§ **TASK DIRECTIONS**:
Only the lines from the one with "(end -7.927 6.577)" through the end of the data are wanted, copied exactly.

§ **RECORDED DATA**:
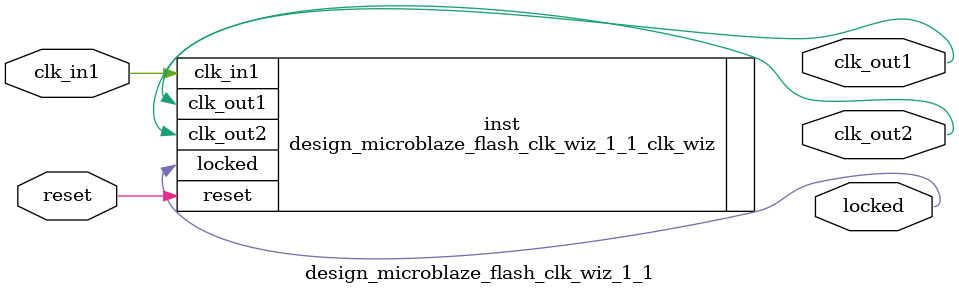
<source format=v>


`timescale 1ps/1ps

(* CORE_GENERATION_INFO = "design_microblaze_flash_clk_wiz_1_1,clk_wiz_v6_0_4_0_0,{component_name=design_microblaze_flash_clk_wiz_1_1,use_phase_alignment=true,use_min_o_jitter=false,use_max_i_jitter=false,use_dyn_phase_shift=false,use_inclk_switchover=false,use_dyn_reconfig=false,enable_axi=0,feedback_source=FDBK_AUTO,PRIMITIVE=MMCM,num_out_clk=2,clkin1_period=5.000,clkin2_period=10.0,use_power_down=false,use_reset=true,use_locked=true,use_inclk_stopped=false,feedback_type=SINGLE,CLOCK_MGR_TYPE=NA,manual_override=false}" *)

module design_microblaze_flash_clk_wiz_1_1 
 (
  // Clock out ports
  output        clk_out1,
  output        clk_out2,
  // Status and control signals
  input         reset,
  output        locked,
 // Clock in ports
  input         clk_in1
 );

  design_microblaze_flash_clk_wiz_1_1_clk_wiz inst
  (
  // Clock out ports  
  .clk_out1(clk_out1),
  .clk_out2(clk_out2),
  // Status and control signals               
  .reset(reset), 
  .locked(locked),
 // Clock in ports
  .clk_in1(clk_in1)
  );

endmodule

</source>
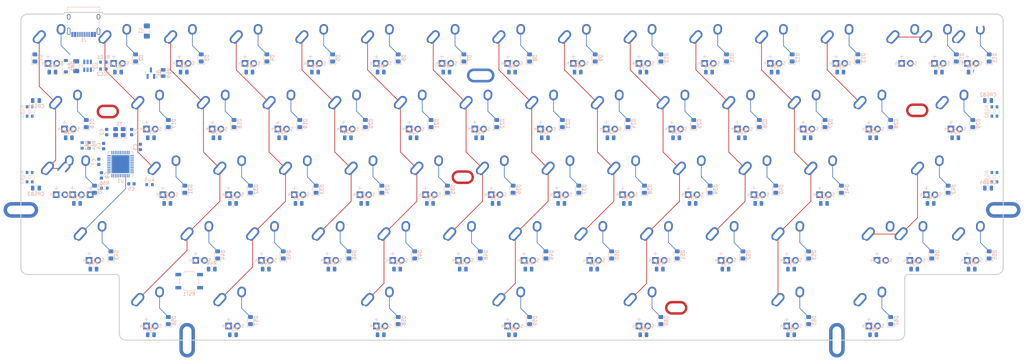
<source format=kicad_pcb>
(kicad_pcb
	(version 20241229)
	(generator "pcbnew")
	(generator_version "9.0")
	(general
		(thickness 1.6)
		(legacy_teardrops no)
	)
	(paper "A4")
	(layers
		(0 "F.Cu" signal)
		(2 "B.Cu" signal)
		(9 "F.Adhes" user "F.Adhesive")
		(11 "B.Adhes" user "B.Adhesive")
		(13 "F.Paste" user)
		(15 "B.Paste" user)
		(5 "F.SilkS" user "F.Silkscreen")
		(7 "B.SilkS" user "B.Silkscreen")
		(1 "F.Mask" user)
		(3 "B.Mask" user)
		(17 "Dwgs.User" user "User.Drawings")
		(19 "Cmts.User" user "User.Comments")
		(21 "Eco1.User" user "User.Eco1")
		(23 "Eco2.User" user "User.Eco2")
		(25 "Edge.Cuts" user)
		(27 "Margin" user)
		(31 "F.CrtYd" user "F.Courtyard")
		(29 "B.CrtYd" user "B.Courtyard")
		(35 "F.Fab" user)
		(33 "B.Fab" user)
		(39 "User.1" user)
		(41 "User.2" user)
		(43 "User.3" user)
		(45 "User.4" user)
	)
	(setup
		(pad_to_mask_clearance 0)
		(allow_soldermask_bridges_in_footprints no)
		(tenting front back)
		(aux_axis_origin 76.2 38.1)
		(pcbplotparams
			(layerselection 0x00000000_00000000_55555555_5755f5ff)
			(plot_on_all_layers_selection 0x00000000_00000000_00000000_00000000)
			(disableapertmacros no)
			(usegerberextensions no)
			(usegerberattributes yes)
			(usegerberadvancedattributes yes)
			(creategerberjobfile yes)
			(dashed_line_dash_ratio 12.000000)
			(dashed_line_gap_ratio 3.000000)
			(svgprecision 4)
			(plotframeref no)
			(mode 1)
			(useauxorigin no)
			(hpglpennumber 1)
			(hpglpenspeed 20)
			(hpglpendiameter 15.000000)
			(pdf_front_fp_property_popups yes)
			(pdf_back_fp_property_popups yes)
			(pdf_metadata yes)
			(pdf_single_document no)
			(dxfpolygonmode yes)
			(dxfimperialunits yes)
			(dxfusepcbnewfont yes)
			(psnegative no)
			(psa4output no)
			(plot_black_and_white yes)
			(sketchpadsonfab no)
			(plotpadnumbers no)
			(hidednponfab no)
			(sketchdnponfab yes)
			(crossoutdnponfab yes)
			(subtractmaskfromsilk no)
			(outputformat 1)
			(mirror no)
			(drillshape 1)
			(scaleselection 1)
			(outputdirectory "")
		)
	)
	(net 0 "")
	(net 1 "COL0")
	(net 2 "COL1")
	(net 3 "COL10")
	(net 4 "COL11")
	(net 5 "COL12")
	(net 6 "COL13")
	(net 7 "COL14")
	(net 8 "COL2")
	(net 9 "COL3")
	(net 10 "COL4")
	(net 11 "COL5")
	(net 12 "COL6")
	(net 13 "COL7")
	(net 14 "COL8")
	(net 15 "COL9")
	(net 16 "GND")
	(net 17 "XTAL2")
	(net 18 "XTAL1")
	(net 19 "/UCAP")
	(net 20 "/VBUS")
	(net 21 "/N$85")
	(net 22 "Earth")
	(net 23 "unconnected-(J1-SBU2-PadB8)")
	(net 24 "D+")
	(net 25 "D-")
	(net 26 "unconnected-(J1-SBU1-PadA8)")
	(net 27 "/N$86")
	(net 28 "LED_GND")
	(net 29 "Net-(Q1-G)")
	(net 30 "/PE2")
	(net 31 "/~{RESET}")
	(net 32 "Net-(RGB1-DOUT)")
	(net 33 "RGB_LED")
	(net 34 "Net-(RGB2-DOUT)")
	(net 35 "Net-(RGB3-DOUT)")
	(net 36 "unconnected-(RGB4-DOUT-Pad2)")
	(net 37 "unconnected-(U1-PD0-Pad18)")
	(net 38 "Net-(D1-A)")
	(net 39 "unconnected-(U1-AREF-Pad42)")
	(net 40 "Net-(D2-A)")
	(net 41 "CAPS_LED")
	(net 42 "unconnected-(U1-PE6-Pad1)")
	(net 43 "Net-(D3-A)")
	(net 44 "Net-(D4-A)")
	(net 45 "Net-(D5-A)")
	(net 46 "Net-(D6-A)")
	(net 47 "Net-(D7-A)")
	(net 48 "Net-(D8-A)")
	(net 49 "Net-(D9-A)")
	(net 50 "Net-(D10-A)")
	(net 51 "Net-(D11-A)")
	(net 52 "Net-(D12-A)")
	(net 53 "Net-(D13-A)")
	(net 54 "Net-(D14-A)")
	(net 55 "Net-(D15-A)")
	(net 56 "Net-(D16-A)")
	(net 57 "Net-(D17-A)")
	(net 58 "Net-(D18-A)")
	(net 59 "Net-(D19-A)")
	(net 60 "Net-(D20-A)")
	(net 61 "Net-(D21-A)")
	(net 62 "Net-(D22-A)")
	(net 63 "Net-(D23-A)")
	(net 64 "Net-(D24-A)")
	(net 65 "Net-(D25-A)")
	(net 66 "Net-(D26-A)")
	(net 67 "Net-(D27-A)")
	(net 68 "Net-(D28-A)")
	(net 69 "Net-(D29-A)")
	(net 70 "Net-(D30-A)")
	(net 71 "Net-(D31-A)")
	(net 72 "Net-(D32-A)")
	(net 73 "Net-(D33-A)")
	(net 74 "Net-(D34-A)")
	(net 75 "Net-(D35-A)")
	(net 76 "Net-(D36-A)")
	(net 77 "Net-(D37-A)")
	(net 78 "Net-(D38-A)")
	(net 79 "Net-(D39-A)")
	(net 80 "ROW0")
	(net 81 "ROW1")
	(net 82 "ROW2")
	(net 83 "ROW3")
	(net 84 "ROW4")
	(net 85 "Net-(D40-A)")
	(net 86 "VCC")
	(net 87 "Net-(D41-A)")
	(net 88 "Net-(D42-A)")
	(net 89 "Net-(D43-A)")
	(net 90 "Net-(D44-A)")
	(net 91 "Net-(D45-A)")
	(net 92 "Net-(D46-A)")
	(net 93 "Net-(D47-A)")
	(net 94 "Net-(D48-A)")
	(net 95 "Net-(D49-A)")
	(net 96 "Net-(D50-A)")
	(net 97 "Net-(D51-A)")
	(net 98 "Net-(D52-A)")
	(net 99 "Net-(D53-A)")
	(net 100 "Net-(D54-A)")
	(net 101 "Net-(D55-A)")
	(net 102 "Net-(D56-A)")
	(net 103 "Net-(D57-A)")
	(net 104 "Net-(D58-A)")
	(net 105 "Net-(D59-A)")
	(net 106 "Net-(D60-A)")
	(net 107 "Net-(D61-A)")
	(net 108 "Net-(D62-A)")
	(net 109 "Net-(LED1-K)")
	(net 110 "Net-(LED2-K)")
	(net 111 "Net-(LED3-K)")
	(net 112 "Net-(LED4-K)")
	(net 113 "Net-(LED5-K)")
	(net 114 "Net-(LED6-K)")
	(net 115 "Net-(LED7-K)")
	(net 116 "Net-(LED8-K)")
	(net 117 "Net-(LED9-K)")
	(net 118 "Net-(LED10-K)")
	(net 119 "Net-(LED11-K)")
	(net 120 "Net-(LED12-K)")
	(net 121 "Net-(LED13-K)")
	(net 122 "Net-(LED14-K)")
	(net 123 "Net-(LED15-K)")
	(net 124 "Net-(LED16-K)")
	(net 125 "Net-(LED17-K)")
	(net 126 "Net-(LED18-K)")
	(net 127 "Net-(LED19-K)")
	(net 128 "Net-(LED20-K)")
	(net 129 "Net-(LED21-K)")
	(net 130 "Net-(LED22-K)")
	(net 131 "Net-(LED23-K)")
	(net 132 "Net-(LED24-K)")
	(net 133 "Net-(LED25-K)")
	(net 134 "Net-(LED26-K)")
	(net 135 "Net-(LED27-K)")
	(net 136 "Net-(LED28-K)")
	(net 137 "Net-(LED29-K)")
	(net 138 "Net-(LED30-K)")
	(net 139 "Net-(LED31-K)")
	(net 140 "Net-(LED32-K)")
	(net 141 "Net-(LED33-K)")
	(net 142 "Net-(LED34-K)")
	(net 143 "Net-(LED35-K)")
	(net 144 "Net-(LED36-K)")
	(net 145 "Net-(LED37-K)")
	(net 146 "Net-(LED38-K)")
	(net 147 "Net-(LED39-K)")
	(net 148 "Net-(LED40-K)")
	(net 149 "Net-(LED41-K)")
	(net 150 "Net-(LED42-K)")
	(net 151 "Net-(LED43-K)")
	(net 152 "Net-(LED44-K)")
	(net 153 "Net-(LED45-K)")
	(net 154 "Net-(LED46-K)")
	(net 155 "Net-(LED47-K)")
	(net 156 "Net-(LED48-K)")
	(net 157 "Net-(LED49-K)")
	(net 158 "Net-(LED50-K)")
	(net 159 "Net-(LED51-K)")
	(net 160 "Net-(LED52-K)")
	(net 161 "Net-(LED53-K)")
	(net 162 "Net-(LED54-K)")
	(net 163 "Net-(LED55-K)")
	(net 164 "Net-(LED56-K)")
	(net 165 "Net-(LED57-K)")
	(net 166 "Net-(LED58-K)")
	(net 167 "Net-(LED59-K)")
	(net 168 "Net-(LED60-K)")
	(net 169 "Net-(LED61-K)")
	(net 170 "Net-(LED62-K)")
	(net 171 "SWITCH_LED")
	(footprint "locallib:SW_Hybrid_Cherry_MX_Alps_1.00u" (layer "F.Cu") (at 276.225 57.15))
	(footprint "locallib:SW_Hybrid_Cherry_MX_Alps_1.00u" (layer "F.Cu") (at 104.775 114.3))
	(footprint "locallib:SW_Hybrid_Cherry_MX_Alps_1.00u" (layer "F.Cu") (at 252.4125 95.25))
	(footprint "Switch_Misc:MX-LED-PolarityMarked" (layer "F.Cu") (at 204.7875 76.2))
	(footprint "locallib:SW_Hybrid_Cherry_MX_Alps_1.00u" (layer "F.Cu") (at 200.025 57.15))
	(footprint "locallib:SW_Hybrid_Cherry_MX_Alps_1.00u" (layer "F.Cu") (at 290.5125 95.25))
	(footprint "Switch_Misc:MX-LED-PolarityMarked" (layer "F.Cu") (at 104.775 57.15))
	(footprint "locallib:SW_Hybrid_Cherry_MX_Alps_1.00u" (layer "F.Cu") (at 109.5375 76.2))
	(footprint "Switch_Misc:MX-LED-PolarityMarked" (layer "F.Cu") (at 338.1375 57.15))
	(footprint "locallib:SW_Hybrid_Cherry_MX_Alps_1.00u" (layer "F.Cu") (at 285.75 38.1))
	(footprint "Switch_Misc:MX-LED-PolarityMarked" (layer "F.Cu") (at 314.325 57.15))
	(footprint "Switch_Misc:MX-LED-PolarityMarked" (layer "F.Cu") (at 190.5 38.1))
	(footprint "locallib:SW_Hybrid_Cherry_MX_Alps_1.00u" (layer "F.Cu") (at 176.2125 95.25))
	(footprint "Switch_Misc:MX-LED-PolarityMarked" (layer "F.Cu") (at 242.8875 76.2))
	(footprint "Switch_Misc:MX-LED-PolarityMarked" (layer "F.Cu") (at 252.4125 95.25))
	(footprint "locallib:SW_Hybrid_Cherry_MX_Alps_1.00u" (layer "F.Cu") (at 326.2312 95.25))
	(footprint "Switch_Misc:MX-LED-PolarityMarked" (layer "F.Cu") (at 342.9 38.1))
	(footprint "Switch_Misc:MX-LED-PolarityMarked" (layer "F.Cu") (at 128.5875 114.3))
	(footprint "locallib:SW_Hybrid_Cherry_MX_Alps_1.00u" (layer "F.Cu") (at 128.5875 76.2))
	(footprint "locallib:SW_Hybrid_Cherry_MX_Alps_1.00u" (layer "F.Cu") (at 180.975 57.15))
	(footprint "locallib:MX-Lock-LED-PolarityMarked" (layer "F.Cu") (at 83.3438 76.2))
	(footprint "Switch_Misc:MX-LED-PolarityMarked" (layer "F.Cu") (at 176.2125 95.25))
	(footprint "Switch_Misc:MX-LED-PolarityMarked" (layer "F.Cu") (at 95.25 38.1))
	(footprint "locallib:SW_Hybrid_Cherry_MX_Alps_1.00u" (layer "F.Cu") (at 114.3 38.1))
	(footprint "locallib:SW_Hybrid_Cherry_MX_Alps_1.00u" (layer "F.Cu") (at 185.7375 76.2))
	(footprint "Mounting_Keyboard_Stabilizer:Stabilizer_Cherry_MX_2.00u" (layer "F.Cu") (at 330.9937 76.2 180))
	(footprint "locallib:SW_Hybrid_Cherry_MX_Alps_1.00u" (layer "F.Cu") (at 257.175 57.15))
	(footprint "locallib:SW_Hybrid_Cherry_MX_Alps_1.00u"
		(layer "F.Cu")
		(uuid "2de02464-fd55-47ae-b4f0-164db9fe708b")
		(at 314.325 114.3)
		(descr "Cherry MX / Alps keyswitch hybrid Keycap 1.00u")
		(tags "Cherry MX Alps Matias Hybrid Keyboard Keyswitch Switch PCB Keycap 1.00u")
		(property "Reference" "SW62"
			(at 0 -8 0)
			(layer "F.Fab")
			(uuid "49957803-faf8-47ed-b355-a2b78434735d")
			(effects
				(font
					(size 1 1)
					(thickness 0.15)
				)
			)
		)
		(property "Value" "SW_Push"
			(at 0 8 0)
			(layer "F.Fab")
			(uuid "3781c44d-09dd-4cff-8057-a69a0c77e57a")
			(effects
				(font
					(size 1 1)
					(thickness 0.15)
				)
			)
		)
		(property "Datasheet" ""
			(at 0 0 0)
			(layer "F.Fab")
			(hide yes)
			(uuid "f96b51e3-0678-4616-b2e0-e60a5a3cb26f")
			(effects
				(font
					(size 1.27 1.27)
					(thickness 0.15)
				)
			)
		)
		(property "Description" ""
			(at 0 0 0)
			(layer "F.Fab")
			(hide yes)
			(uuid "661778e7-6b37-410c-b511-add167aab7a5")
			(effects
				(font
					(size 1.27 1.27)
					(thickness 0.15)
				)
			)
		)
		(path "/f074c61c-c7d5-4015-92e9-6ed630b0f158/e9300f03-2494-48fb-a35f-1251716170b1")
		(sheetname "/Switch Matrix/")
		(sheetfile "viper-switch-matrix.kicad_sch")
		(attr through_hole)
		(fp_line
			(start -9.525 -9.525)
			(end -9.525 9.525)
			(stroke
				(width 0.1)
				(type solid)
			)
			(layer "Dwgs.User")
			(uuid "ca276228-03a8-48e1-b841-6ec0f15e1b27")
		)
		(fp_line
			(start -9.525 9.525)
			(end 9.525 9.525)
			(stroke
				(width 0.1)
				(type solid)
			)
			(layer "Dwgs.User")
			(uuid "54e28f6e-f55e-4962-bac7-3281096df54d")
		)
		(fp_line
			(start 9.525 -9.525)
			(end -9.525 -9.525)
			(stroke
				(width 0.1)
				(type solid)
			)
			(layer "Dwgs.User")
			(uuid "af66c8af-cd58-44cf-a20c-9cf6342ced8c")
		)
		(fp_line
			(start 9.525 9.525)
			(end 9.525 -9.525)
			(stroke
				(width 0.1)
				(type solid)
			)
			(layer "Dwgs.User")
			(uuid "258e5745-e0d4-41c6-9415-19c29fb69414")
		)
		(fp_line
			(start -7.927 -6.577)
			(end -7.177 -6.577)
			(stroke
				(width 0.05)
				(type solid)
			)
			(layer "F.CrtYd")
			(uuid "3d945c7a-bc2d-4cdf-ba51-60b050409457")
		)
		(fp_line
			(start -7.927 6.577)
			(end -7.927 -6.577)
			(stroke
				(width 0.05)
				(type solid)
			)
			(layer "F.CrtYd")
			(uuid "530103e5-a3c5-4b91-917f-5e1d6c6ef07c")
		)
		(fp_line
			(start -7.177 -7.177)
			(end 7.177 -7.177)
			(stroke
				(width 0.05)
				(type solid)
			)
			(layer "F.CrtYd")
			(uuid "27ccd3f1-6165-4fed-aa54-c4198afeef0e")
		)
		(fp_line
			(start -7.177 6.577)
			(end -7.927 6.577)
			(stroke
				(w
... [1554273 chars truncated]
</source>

§ **ANSWER TO THE PROBLEM**:
			(end -7.927 6.577)
			(stroke
				(w
... [1554273 chars truncated]
</source>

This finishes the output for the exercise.